Lá que alguém tenha o descaramento de querer convencer-nos de que somos incapazes de perceber as suas asneiras constantes, ainda se aceita, se considerarmos que se trata de alguém simplesmente desumano e insensato.

Se alguém está convencido de que nos convence, e se convence a si próprio, de que tudo o que faz é perfeito, há qualquer coisa que está a contrariar a estabilidade própria e alheia. É alguém que não passa de um incompetente.

Mas se alguém quer meter as suas palavras loucas na nossa cabeça, com o intuito de as seguirmos como verdades incontestadas, então esse alguém desconhece o asco que sentimos perante tão infame mentiroso.

Agora imagine-se um ignorante que se julga culto, um incompetente que não acerta uma e ainda é um incorrigível mentiroso. A acrescentar a tudo isso, por louvar o que nunca fez, esse alguém representa também o cúmulo do cinismo.

Tudo isto não tem nada a ver com as palavras proferidas pelo Presidente da República e pelo Ministro dos Negócios Estrangeiros em Roma, onde representam o país na missa de entronização do Papa Francisco.

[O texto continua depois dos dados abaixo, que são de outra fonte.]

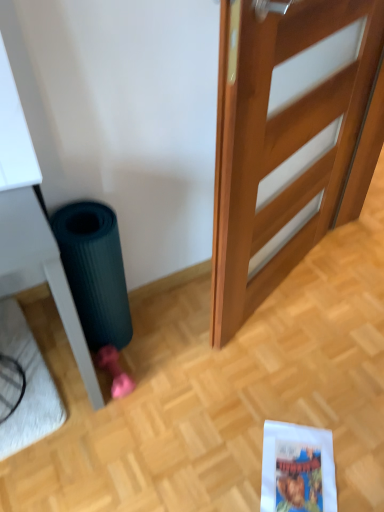
Locate an element on the screen. Image resolution: width=384 pixels, height=512 pixels. vacant space underneath blue glossy comic book at lower right (from a real-world perspective) is located at coordinates (300, 473).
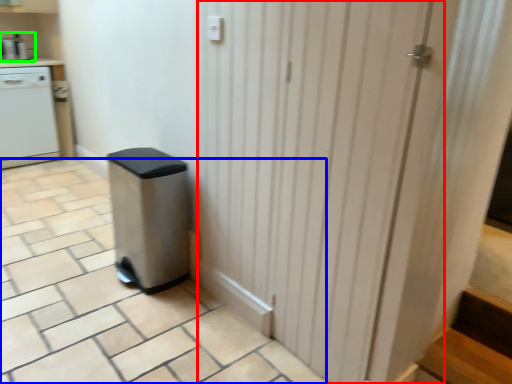
Question: Which object is positioned closest to screen door (highlighted by a red box)? Select from tile (highlighted by a blue box) and kitchen appliance (highlighted by a green box).

Choices:
 (A) tile
 (B) kitchen appliance

Answer: (A)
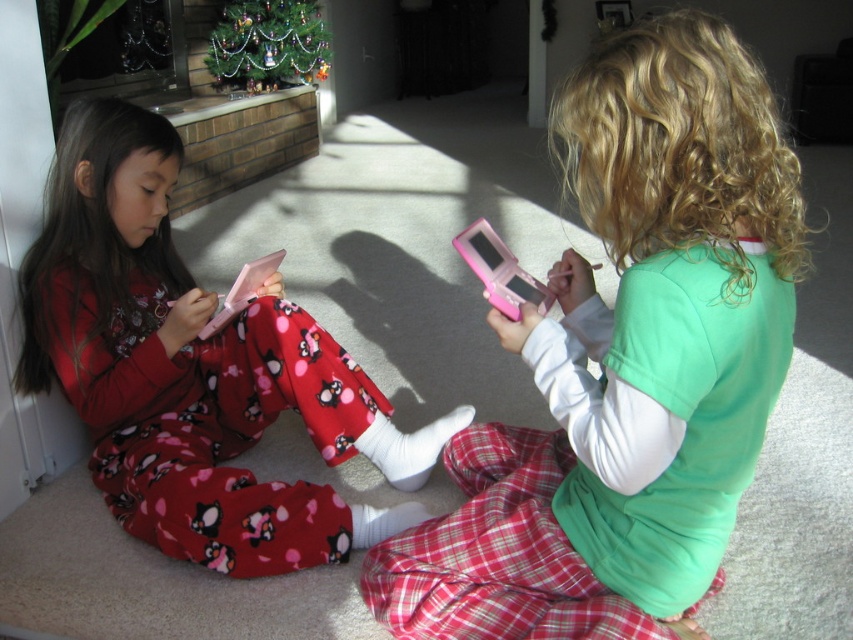
Who is lower down, matte pink toy at center or matte pink tablet at left?

matte pink toy at center

Which of these two, matte pink toy at center or matte pink tablet at left, stands taller?

matte pink toy at center

Identify the location of matte pink toy at center. (625, 364).

I want to click on matte pink toy at center, so click(x=625, y=364).

Consider the image. Is matte pink tablet at left bigger than pink plastic toy at center?

Correct, matte pink tablet at left is larger in size than pink plastic toy at center.

Does matte pink tablet at left appear under pink plastic toy at center?

Yes.

Who is more distant from viewer, (349, 515) or (508, 250)?

The point (349, 515) is more distant.

The height and width of the screenshot is (640, 853). In order to click on matte pink tablet at left in this screenshot , I will do `click(193, 369)`.

Which is above, matte pink toy at center or pink plastic toy at center?

pink plastic toy at center is above.

Between point (763, 100) and point (503, 280), which one is positioned in front?

Positioned in front is point (763, 100).

Locate an element on the screen. The width and height of the screenshot is (853, 640). matte pink toy at center is located at coordinates (625, 364).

É comovente vermos como ambos se sentem felizes com as palavras papais em favor dos mais fracos. Mas é mais comovente ainda, verificarmos que no nosso país, no país deles, os mais fracos se sentem completamente protegidos.

Logo, a satisfação de ambos pela eleição deste Papa providencial, radica no facto de os presidentes e governantes que não tinham essa sensibilidade, vão passar a tê-la agora. No nosso país, não vai mudar nada. Já era assim.

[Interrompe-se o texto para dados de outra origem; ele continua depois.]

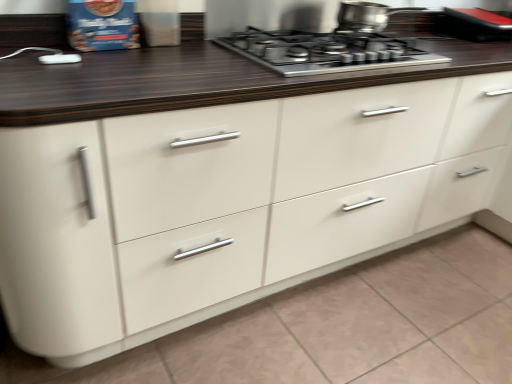
Question: From a real-world perspective, is stainless steel pot at upper center under black rubberized phone at upper right?

Choices:
 (A) yes
 (B) no

Answer: (B)

Question: Considering the relative sizes of stainless steel pot at upper center and black rubberized phone at upper right in the image provided, is stainless steel pot at upper center bigger than black rubberized phone at upper right?

Choices:
 (A) yes
 (B) no

Answer: (B)

Question: Can you confirm if stainless steel pot at upper center is thinner than black rubberized phone at upper right?

Choices:
 (A) yes
 (B) no

Answer: (A)

Question: Is stainless steel pot at upper center taller than black rubberized phone at upper right?

Choices:
 (A) yes
 (B) no

Answer: (B)

Question: Does stainless steel pot at upper center have a lesser height compared to black rubberized phone at upper right?

Choices:
 (A) no
 (B) yes

Answer: (B)

Question: In the image, is stainless steel pot at upper center positioned in front of or behind stainless steel gas stove at upper center?

Choices:
 (A) front
 (B) behind

Answer: (B)

Question: Considering the positions of stainless steel pot at upper center and stainless steel gas stove at upper center in the image, is stainless steel pot at upper center wider or thinner than stainless steel gas stove at upper center?

Choices:
 (A) wide
 (B) thin

Answer: (B)

Question: Is stainless steel pot at upper center to the left or to the right of stainless steel gas stove at upper center in the image?

Choices:
 (A) right
 (B) left

Answer: (A)

Question: From a real-world perspective, is stainless steel pot at upper center physically located above or below stainless steel gas stove at upper center?

Choices:
 (A) below
 (B) above

Answer: (B)

Question: From a real-world perspective, is stainless steel gas stove at upper center physically located above or below black rubberized phone at upper right?

Choices:
 (A) above
 (B) below

Answer: (B)

Question: Looking at their shapes, would you say stainless steel gas stove at upper center is wider or thinner than black rubberized phone at upper right?

Choices:
 (A) thin
 (B) wide

Answer: (B)

Question: Choose the correct answer: Is stainless steel gas stove at upper center inside black rubberized phone at upper right or outside it?

Choices:
 (A) outside
 (B) inside

Answer: (A)

Question: From the image's perspective, is stainless steel gas stove at upper center positioned above or below black rubberized phone at upper right?

Choices:
 (A) below
 (B) above

Answer: (A)

Question: Is stainless steel pot at upper center wider or thinner than black rubberized phone at upper right?

Choices:
 (A) thin
 (B) wide

Answer: (A)

Question: Considering the positions of stainless steel pot at upper center and black rubberized phone at upper right in the image, is stainless steel pot at upper center taller or shorter than black rubberized phone at upper right?

Choices:
 (A) tall
 (B) short

Answer: (B)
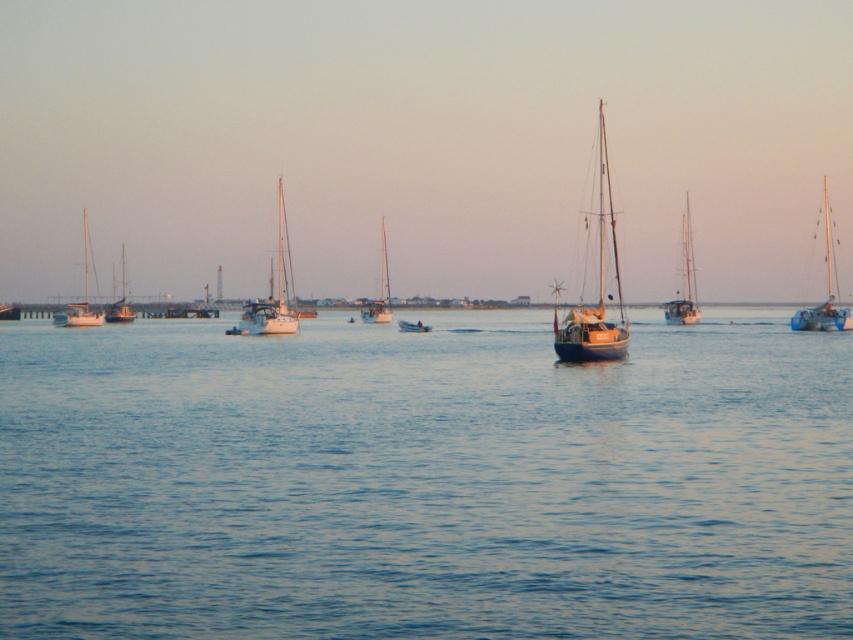
You are a sailor planning to dock your boat at a pier located between the blue wooden sailboat at right and the white matte sailboat at left. The pier is 50 meters long. Can your boat fit between them without overlapping either boat?

The distance between the blue wooden sailboat at right and the white matte sailboat at left is 80.06 meters, which is greater than the 50 meters length of the pier. Therefore, the pier can fit between them without overlapping either boat.

Based on the photo, you are a photographer trying to capture the wooden sailboat at center in your shot. You notice the blue water at center is also in the frame. Based on their sizes in the image, which object would appear smaller?

The blue water at center appears smaller than the wooden sailboat at center because the blue water at center is shorter than wooden sailboat at center.

You are standing at the center of the image and want to move towards the point labeled as point (424,481). Which direction should you go to reach it?

The point (424,481) corresponds to blue water at center, so you are already at the correct location.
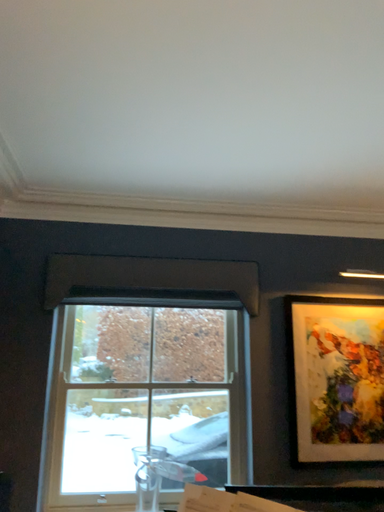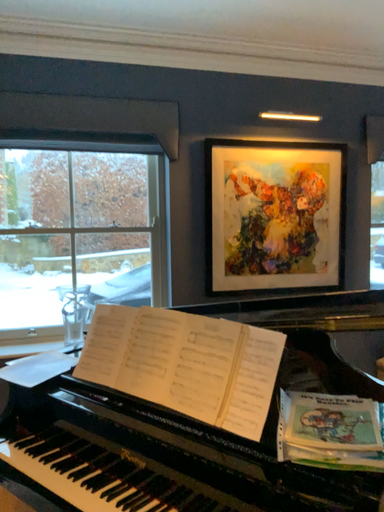
Question: Which way did the camera rotate in the video?

Choices:
 (A) rotated right
 (B) rotated left

Answer: (A)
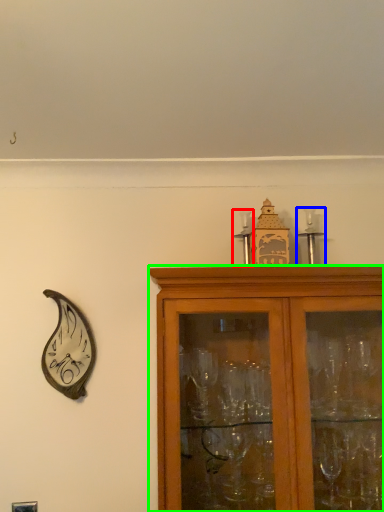
Question: Which object is the closest to the candle holder (highlighted by a red box)? Choose among these: candle holder (highlighted by a blue box) or cabinetry (highlighted by a green box).

Choices:
 (A) candle holder
 (B) cabinetry

Answer: (A)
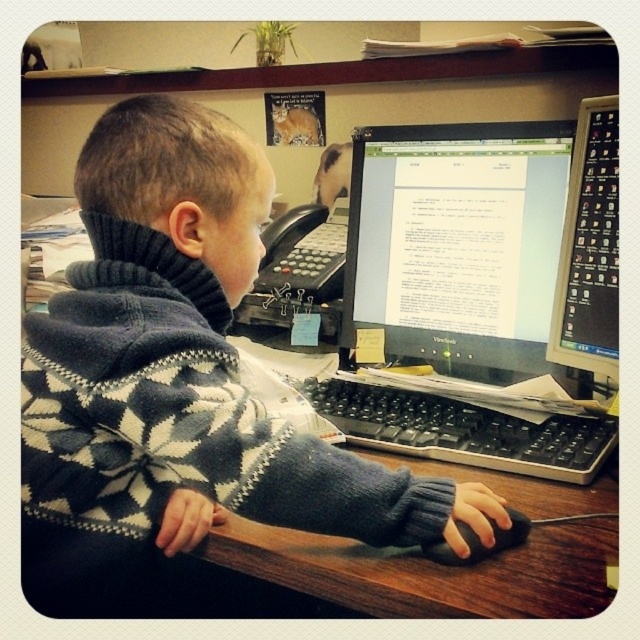
You are a teacher observing a student working at a desk. The student is wearing a dark blue sweater at center and using a black matte mouse at center. Which object is located more to the left?

The dark blue sweater at center is positioned on the left side of the black matte mouse at center, so it is more to the left.

You are a teacher observing a student working at their desk. You need to check if the student is using the mouse correctly. Which object is closer to the center of the desk, the matte black monitor at right or the black matte mouse at center?

The black matte mouse at center is closer to the center of the desk because the matte black monitor at right is positioned to its right side.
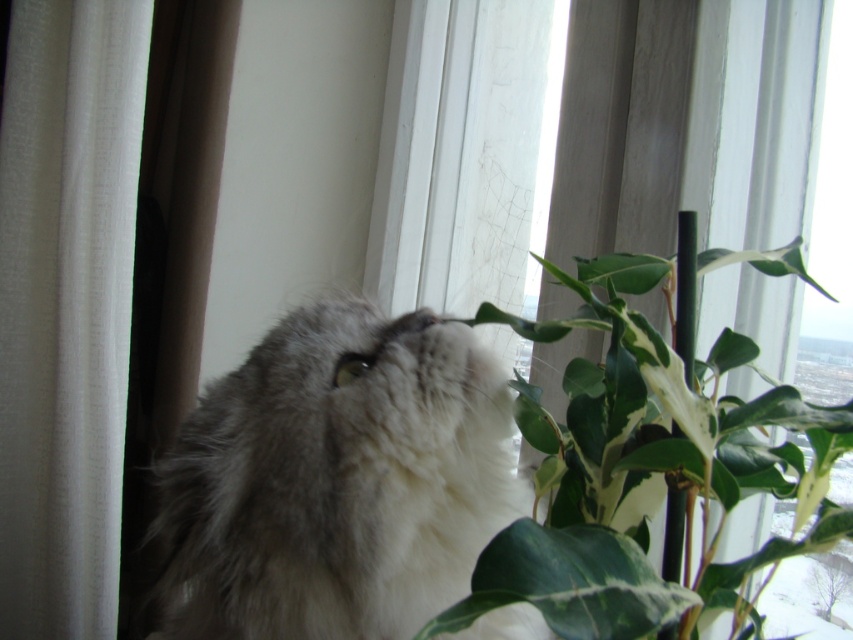
Does fuzzy fur cat at center have a smaller size compared to white sheer curtain at left?

Correct, fuzzy fur cat at center occupies less space than white sheer curtain at left.

Is point (281, 433) closer to camera compared to point (22, 152)?

Yes, it is.

Find the location of a particular element. fuzzy fur cat at center is located at coordinates (335, 481).

Between point (413, 516) and point (666, 548), which one is positioned behind?

Point (666, 548)

Can you confirm if fuzzy fur cat at center is positioned above green leafy plant at center?

Yes, fuzzy fur cat at center is above green leafy plant at center.

Locate an element on the screen. fuzzy fur cat at center is located at coordinates (335, 481).

Consider the image. Can you confirm if white sheer curtain at left is positioned below green leafy plant at center?

Incorrect, white sheer curtain at left is not positioned below green leafy plant at center.

Which is in front, point (129, 112) or point (546, 339)?

Positioned in front is point (546, 339).

The height and width of the screenshot is (640, 853). I want to click on white sheer curtain at left, so click(x=67, y=307).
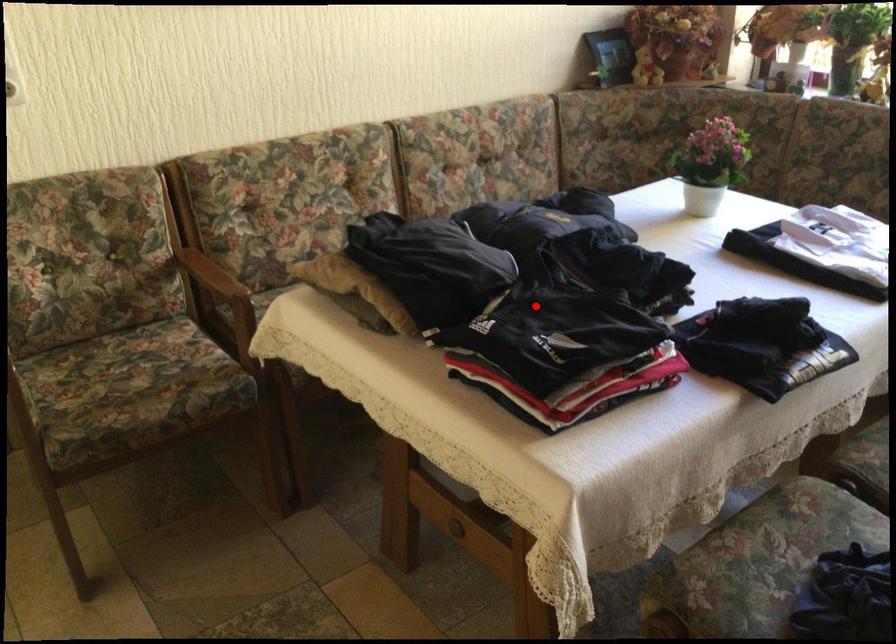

Já era assim, porque o nosso rumo é exemplar e orgulhamo-nos de o partilhar com o mundo, a quem podemos, com a nossa autoridade moral, recomendar que a Europa está a trilhar caminhos perigosos. Felizmente que nós, não.

Haverá emoção, entusiasmo e fascínio pelas virtudes do Papa. Mas, que não exagerem nas emoções, os maiores praticantes da luxúria, da ganância, da mentira, do egoísmo, da insensibilidade social. Isso é o cúmulo do cinismo. 

É tudo isso e muito mais que o Papa Francisco quererá erradicar da própria Igreja. Mas, quem sabe, talvez não resista à tentação de denunciar quem muito bate com a mão no peito e faz o contrário daquilo que pretende mostrar.